On vise le sommet mondial de la Gastronomie : Lamia Temimi mobilisée pour le Cap Bon 2028

Dans le cadre de la candidature du Cap Bon au titre de Région du Monde de la Gastronomie 2028, un jury international composé d’experts, accompagné de la présidente de l’IGCATDiane Dodd PhD, a effectué une visite du territoire du 4 au 8 mai 2026. Objectif : évaluer la capacité de la région à devenir une référence mondiale en matière de gastronomie, de durabilité et d’échanges culturels.

On vise le sommet mondial de la Gastronomie : Lamia Temimi mobilisée pour le Cap Bon 2028

Parmi les voix engagées dans cette dynamique, celle de Lamia Temimi, cofondatrice et CEO de Sawa Taste of Tunisia, illustre l’enthousiasme et la mobilisation autour de ce projet structurant.

“Un immense honneur” : une reconnaissance collective

Pour Lamia Temimi, cette nomination s’inscrit dans une dynamique collective qui dépasse les individus et valorise l’ensemble des acteurs du territoire.

« Oui, ambassadrice de l’IGCAT pour le Cap Bon. C’est un immense honneur pour moi, je ne m’y attendais vraiment pas et j’en suis très heureuse. »

Elle souligne également l’importance du travail collectif autour de cette candidature.

« Ils ont décidé de nommer plusieurs ambassadeurs pour le Cap Bon… C’est un honneur pour nous tous et nous sommes très fiers pour le Cap Bon. »

Une démarche qui traduit une ambition claire : positionner le Cap Bon comme une vitrine internationale de la gastronomie tunisienne.
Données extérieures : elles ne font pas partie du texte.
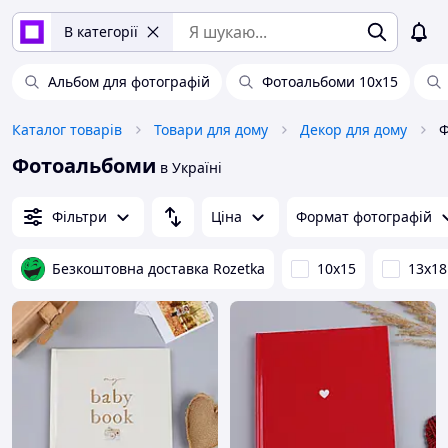
В категорії
Альбом для фотографій
Фотоальбоми 10х15
Каталог товарів
Товари для дому
Декор для дому
Ф
Фотоальбоми
в Україні
Фільтри
Ціна
Формат фотографій
Безкоштовна доставка Rozetka
10х15
13х18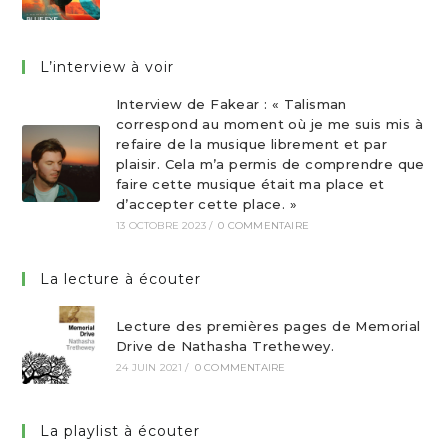
L’interview à voir
Interview de Fakear : « Talisman
correspond au moment où je me suis mis à
refaire de la musique librement et par
plaisir. Cela m’a permis de comprendre que
faire cette musique était ma place et
d’accepter cette place. »
13 OCTOBRE 2023
/
0 COMMENTAIRE
La lecture à écouter
Lecture des premières pages de Memorial
Drive de Nathasha Trethewey.
24 JUIN 2021
/
0 COMMENTAIRE
La playlist à écouter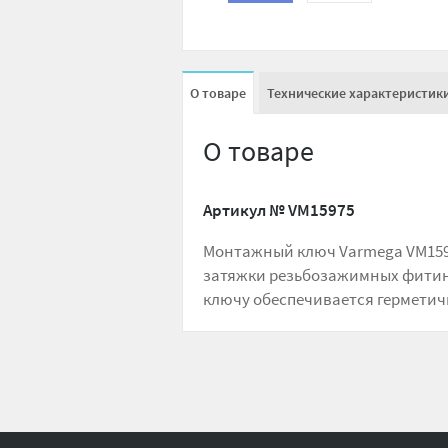
О товаре
Технические характеристик
О товаре
Артикул №
VM15975
Монтажный ключ Varmega VM1597
затяжки резьбозажимных фитинг
ключу обеспечивается герметич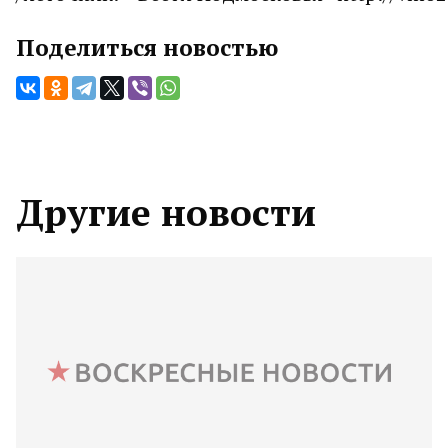
Поделиться новостью
Другие новости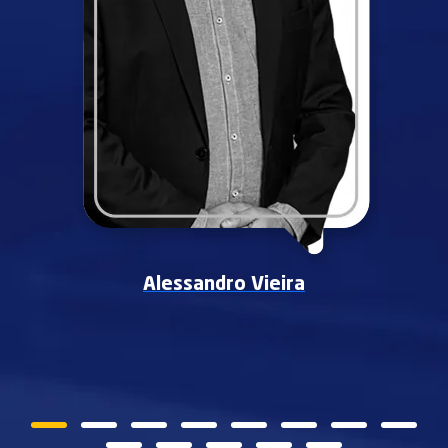
Alessandro Vieira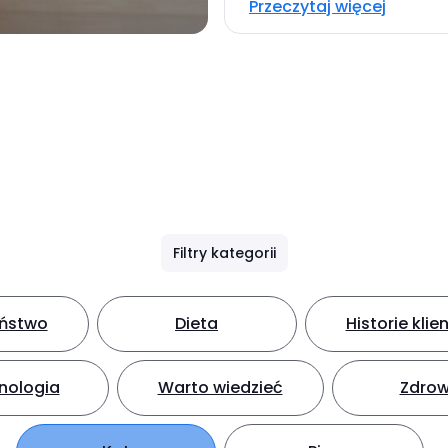
Przeczytaj więcej
Filtry kategorii
eństwo
Dieta
Historie klie
nologia
Warto wiedzieć
Zdrow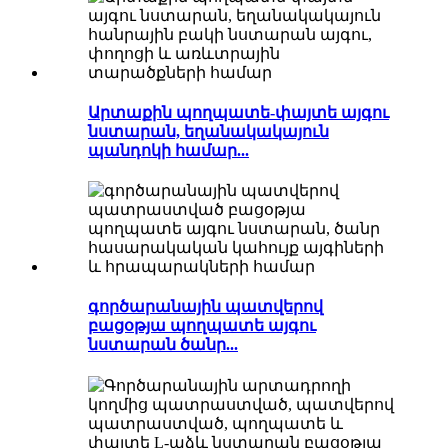
Արտաքին պողպատե-փայտե այգու
նստարան, եղանակակայուն
պանդոկի համար...
գործարանային պատվերով
բացօթյա պողպատե այգու
նստարան ծանր...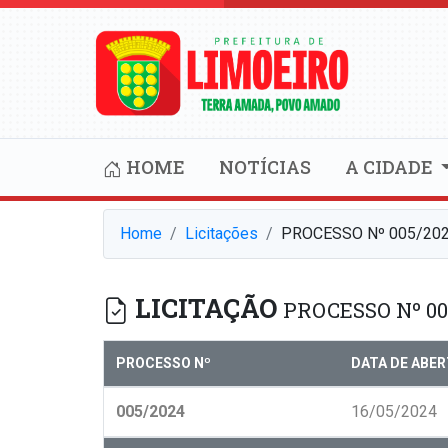
HOME
NOTÍCIAS
A CIDADE
Home
Licitações
PROCESSO Nº 005/20
LICITAÇÃO
PROCESSO Nº 00
PROCESSO Nº
DATA DE ABE
005/2024
16/05/2024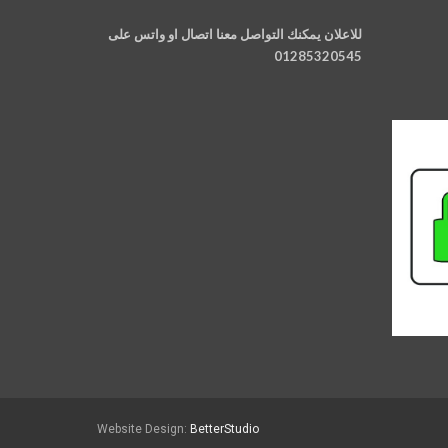
للاعلان يمكنك التواصل معنا اتصال او واتس على
01285320545
Website Design:
BetterStudio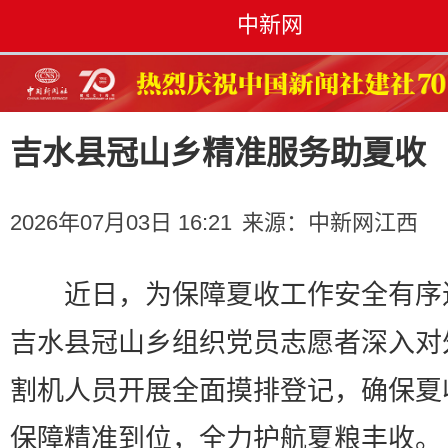
中新网
吉水县冠山乡精准服务助夏收
2026年07月03日 16:21
来源：
中新网江西
近日，为保障夏收工作安全有序
吉水县冠山乡组织党员志愿者深入对
割机人员开展全面摸排登记，确保夏
保障精准到位，全力护航夏粮丰收。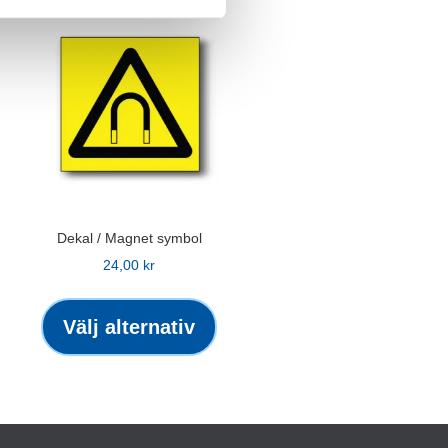
Dekal / Magnet symbol
24,00
kr
Den
här
Välj alternativ
kten
produkten
har
flera
ter.
varianter.
De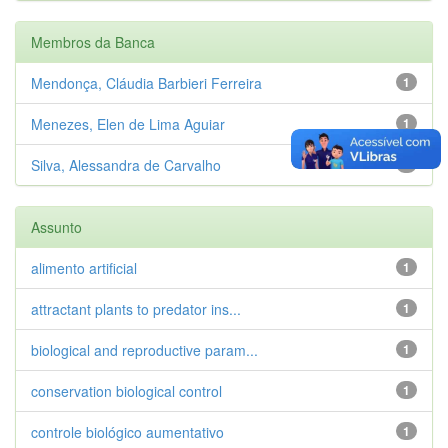
Membros da Banca
Mendonça, Cláudia Barbieri Ferreira
1
Menezes, Elen de Lima Aguiar
1
Silva, Alessandra de Carvalho
1
Assunto
alimento artificial
1
attractant plants to predator ins...
1
biological and reproductive param...
1
conservation biological control
1
controle biológico aumentativo
1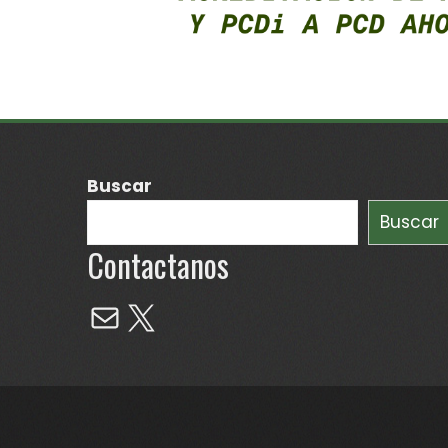
Buscar
Buscar
Contactanos
Mail
X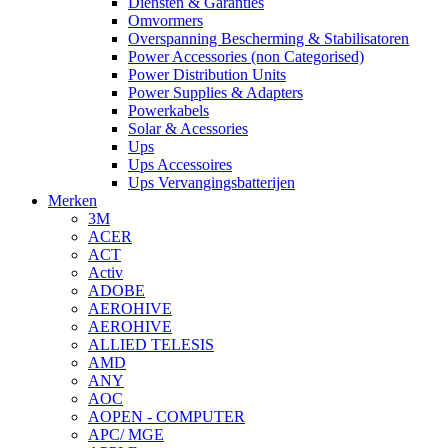
Diensten & Garanties
Omvormers
Overspanning Bescherming & Stabilisatoren
Power Accessories (non Categorised)
Power Distribution Units
Power Supplies & Adapters
Powerkabels
Solar & Acessories
Ups
Ups Accessoires
Ups Vervangingsbatterijen
Merken
3M
ACER
ACT
Activ
ADOBE
AEROHIVE
AEROHIVE
ALLIED TELESIS
AMD
ANY
AOC
AOPEN - COMPUTER
APC/ MGE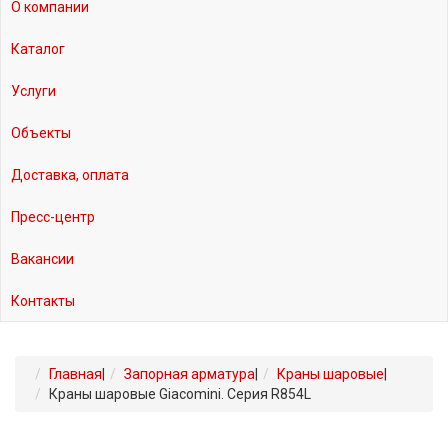
О компании
Каталог
Услуги
Объекты
Доставка, оплата
Пресс-центр
Вакансии
Контакты
Главная
|
Запорная арматура
|
Краны шаровые
|
Краны шаровые Giacomini. Серия R854L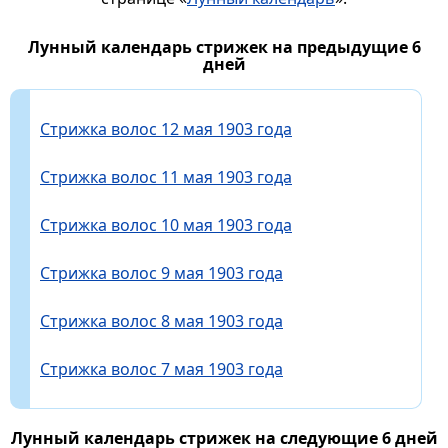
Лунный календарь стрижек на предыдущие 6
дней
Стрижка волос 12 мая 1903 года
Стрижка волос 11 мая 1903 года
Стрижка волос 10 мая 1903 года
Стрижка волос 9 мая 1903 года
Стрижка волос 8 мая 1903 года
Стрижка волос 7 мая 1903 года
Лунный календарь стрижек на следующие 6 дней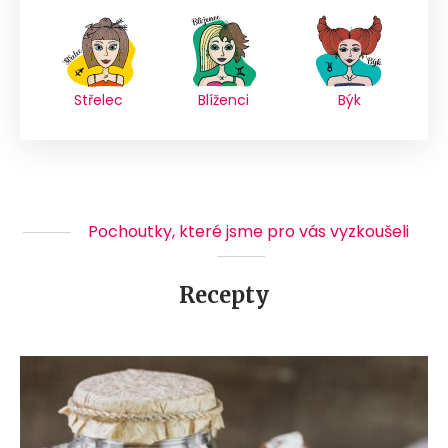
Střelec
Blíženci
Býk
Pochoutky, které jsme pro vás vyzkoušeli
Recepty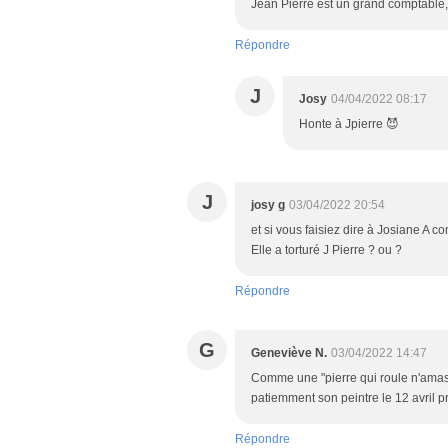
Jean Pierre est un grand comptable, i
Répondre
J
Josy
04/04/2022 08:17
Honte à Jpierre 😈
J
josy g
03/04/2022 20:54
et si vous faisiez dire à Josiane A 
Elle a torturé J Pierre ? ou ?
Répondre
G
Geneviève N.
03/04/2022 14:47
Comme une "pierre qui roule n'amass
patiemment son peintre le 12 avril pr
Répondre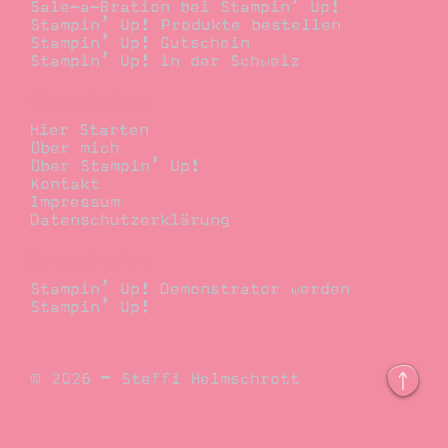
Sale-a-Bration bei Stampin’ Up!
Stampin’ Up! Produkte bestellen
Stampin’ Up! Gutschein
Stampin’ Up! in der Schweiz
Stempelwiese
Hier Starten
Über mich
Über Stampin’ Up!
Kontakt
Impressum
Datenschutzerklärung
Demonstrator
Stampin’ Up! Demonstrator werden
Stampin’ Up!
© 2026 – Steffi Helmschrott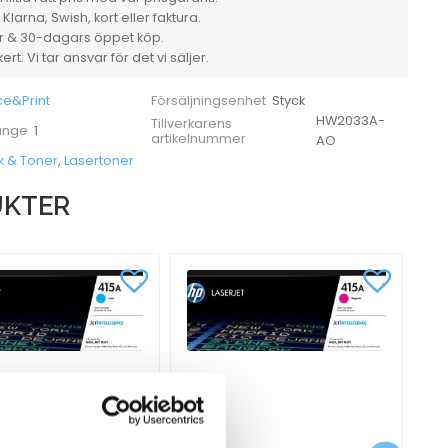
mängd
larna, Swish, kort eller faktura.
er & 30-dagars öppet köp.
rt. Vi tar ansvar för det vi säljer.
ce&Print
Styck
Försäljningsenhet
HW2033A-
Tillverkarens
1
 ange
artikelnummer
AO
k & Toner
,
Lasertoner
UKTER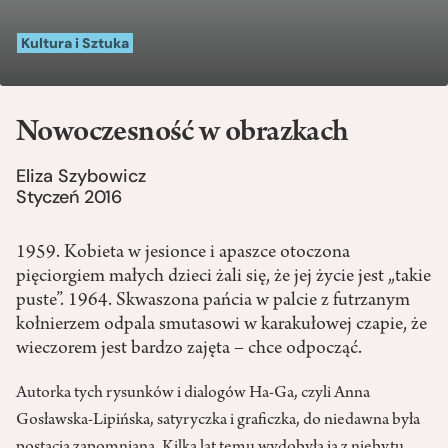
Kultura i Sztuka
Nowoczesność w obrazkach
Eliza Szybowicz
Styczeń 2016
1959. Kobieta w jesionce i apaszce otoczona
pięciorgiem małych dzieci żali się, że jej życie jest „takie
puste”. 1964. Skwaszona pańcia w palcie z futrzanym
kołnierzem odpala smutasowi w karakułowej czapie, że
wieczorem jest bardzo zajęta – chce odpocząć.
Autorka tych rysunków i dialogów Ha-Ga, czyli Anna
Gosławska-Lipińska, satyryczka i graficzka, do niedawna była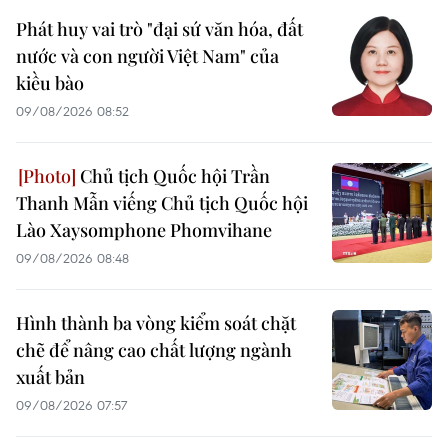
Phát huy vai trò "đại sứ văn hóa, đất
nước và con người Việt Nam" của
kiều bào
09/08/2026 08:52
Chủ tịch Quốc hội Trần
Thanh Mẫn viếng Chủ tịch Quốc hội
Lào Xaysomphone Phomvihane
09/08/2026 08:48
Hình thành ba vòng kiểm soát chặt
chẽ để nâng cao chất lượng ngành
xuất bản
09/08/2026 07:57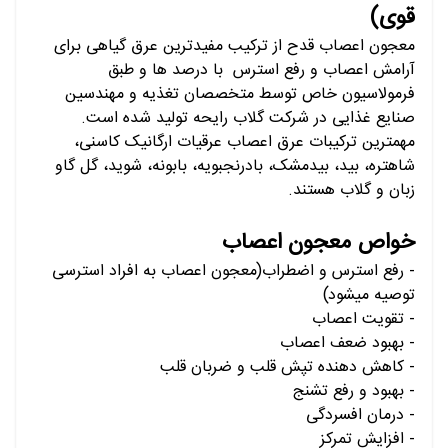
قوی)
معجون اعصاب قدح از ترکیب مفیدترین عرق گیاهی برای
آرامش اعصاب و رفع استرس با درصد ها و طبق
فرمولاسیون خاص توسط متخصصان تغذیه و مهندسین
صنایع غذایی در شرکت گلاب رایحه تولید شده است.
مهمترین ترکیبات عرق اعصاب عرقیات ارگانیک
کاسنی،
شاهتره، بید، بیدمشک، بادرنجبویه، بابونه، شوید، گل گاو
زبان و گلاب
هستند.
خواص معجون اعصاب
- رفع استرس و اضطراب(معجون اعصاب به افراد استرسی
توصیه میشود)
- تقویت اعصاب
- بهبود ضعف اعصاب
- کاهش دهنده تپش قلب و ضربان قلب
- بهبود و رفع تشنج
- درمان افسردگی
- افزایش تمرکز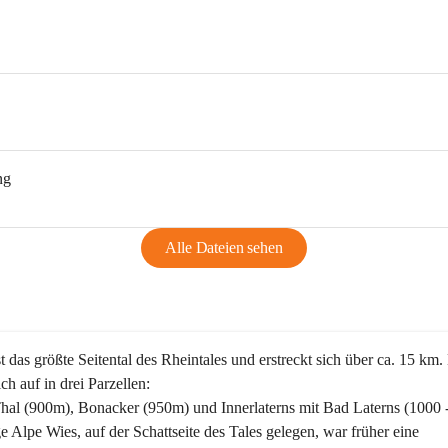
ng
Alle Dateien sehen
st das größte Seitental des Rheintales und erstreckt sich über ca. 15 km.
ich auf in drei Parzellen:
Thal (900m), Bonacker (950m) und Innerlaterns mit Bad Laterns (1000 
ge Alpe Wies, auf der Schattseite des Tales gelegen, war früher eine 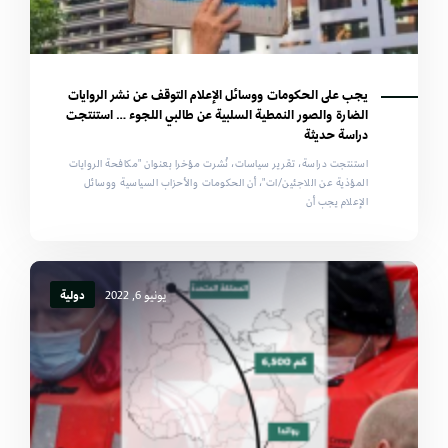
يجب على الحكومات ووسائل الإعلام التوقف عن نشر الروايات
الضارة والصور النمطية السلبية عن طالبي اللجوء … استنتجت
دراسة حديثة
استنتجت دراسة، تقرير سياسات، نُشرت مؤخرا بعنوان "مكافحة الروايات
المؤذية عن اللاجئين/ات"، أن الحكومات والأحزاب السياسية ووسائل
الإعلام يجب أن
يونيو 6, 2022
دولية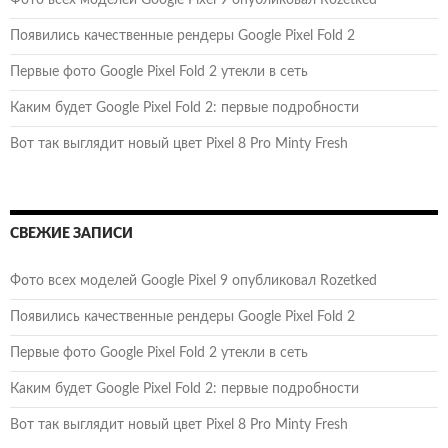
Фото всех моделей Google Pixel 9 опубликовал Rozetked
Появились качественные рендеры Google Pixel Fold 2
Первые фото Google Pixel Fold 2 утекли в сеть
Каким будет Google Pixel Fold 2: первые подробности
Вот так выглядит новый цвет Pixel 8 Pro Minty Fresh
СВЕЖИЕ ЗАПИСИ
Фото всех моделей Google Pixel 9 опубликовал Rozetked
Появились качественные рендеры Google Pixel Fold 2
Первые фото Google Pixel Fold 2 утекли в сеть
Каким будет Google Pixel Fold 2: первые подробности
Вот так выглядит новый цвет Pixel 8 Pro Minty Fresh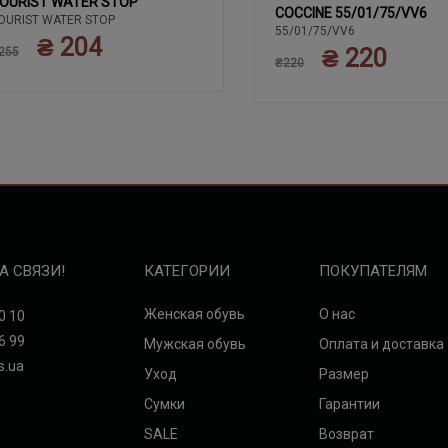
OURIST WATER STOP
COCCINE 55/01/75/VV6
OURIST WATER STOP
55/01/75/VV6
₴ 204
₴ 220
255
₴220
А СВЯЗИ!
КАТЕГОРИИ
ПОКУПАТЕЛЯМ
Женская обувь
О нас
0 10
6 99
Мужская обувь
Оплата и доставка
s.ua
Уход
Размер
Сумки
Гарантии
SALE
Возврат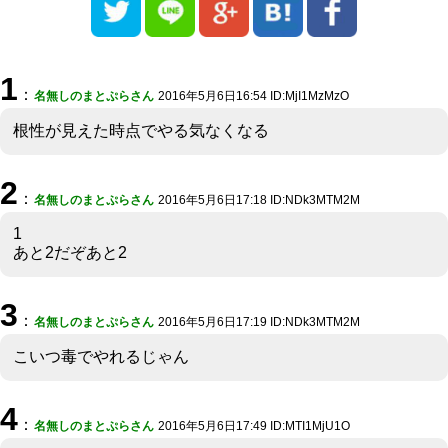
1
：
名無しのまとぷらさん
2016年5月6日16:54 ID:MjI1MzMzO
根性が見えた時点でやる気なくなる
2
：
名無しのまとぷらさん
2016年5月6日17:18 ID:NDk3MTM2M
1
あと2だぞあと2
3
：
名無しのまとぷらさん
2016年5月6日17:19 ID:NDk3MTM2M
こいつ毒でやれるじゃん
4
：
名無しのまとぷらさん
2016年5月6日17:49 ID:MTI1MjU1O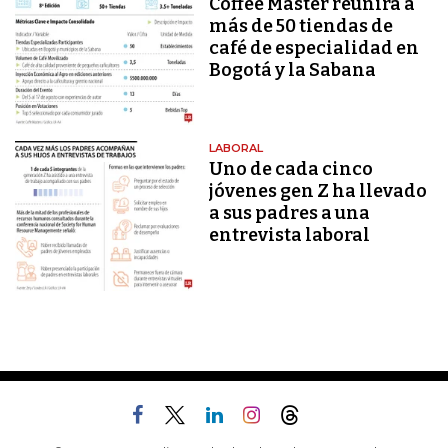
Coffee Master reunirá a
más de 50 tiendas de
café de especialidad en
Bogotá y la Sabana
LABORAL
Uno de cada cinco
jóvenes gen Z ha llevado
a sus padres a una
entrevista laboral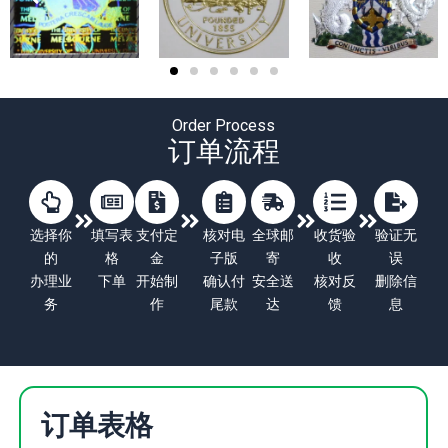
Order Process
订单流程
选择你
填写表
支付定
核对电
全球邮
收货验
验证无
的
格
金
子版
寄
收
误
办理业
下单
开始制
确认付
安全送
核对反
删除信
务
作
尾款
达
馈
息
订单表格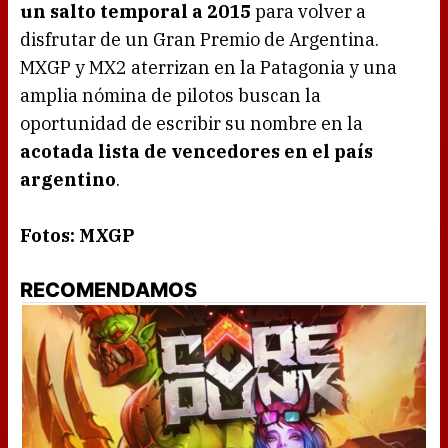
un salto temporal a 2015
para volver a
disfrutar de un Gran Premio de Argentina.
MXGP y MX2 aterrizan en la Patagonia y una
amplia nómina de pilotos buscan la
oportunidad de escribir su nombre en la
acotada lista de vencedores en el país
argentino
.
Fotos: MXGP
RECOMENDAMOS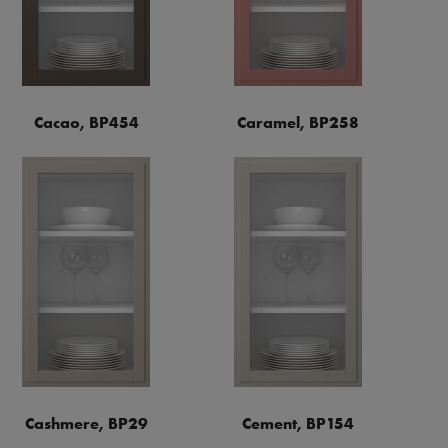
Cacao, BP454
Caramel, BP258
Cashmere, BP29
Cement, BP154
Un territoire riche : entre mer, terre et patrimoine

Durant la visite, le jury international a découvert la diversité exceptionnelle du Cap Bon, de Soliman à El Haouaria, entre patrimoine naturel, culturel et culinaire.

Lamia Temimi revient sur les moments forts de ce parcours : « Nous avons visité une ferme biologique, l’olivier de Charaf qui a plus de 2500 ans, et dégusté des sardines grillées à El Haouaria. »

Le programme a également inclus des sites emblématiques comme Kerkouane, la cité punique, ainsi que la découverte de l’hébergement alternatif à travers les maisons d’hôtes locales. « Nous avons voulu montrer la diversité de notre tourisme et de nos hébergements en Tunisie. »

Gastronomie, formation et innovation : un écosystème structuré

Au-delà de la découverte du terroir, la visite a mis en lumière un écosystème basé sur la formation, la recherche et la coopération académique. Des institutions comme l’IFMT, l’ISBAN, l’IHEC Carthage et l’INAT Tunis ont été associées à cette dynamique.

« Cela nous a permis de leur montrer tout le travail accompli durant ce dernier mois », explique Lamia Temimi.

Cette collaboration illustre la volonté de construire un modèle durable basé sur l’innovation, la transmission des savoirs et la valorisation du patrimoine local.

Une ambition mondiale pour 2028

Le Cap Bon s’inscrit désormais dans une stratégie internationale avec une forte visibilité. Plus de 60 régions du monde participent à des échanges et visites autour de cette dynamique. Pour les acteurs du projet, l’objectif est clair : « Inch’Allah, nous serons le premier pays arabe et africain à accueillir le Sommet Mondial de la Gastronomie en 2028, et ce sera au Cap Bon bien sûr ! »

Une ambition qui place la Tunisie dans une trajectoire de développement du tourisme gastronomique international.

Une dynamique en marche vers 2028

La mission du jury se poursuivra avec la rédaction d’un rapport détaillé, qui sera transmis dans les prochaines semaines aux parties prenantes. Ce document permettra de formuler des recommandations pour renforcer la position internationale du Cap Bon et accompagner son développement. Entre mobilisation locale, richesse du terroir et ambition internationale, le Cap Bon s’impose déjà comme un territoire stratégique de la Méditerranée en route vers 2028.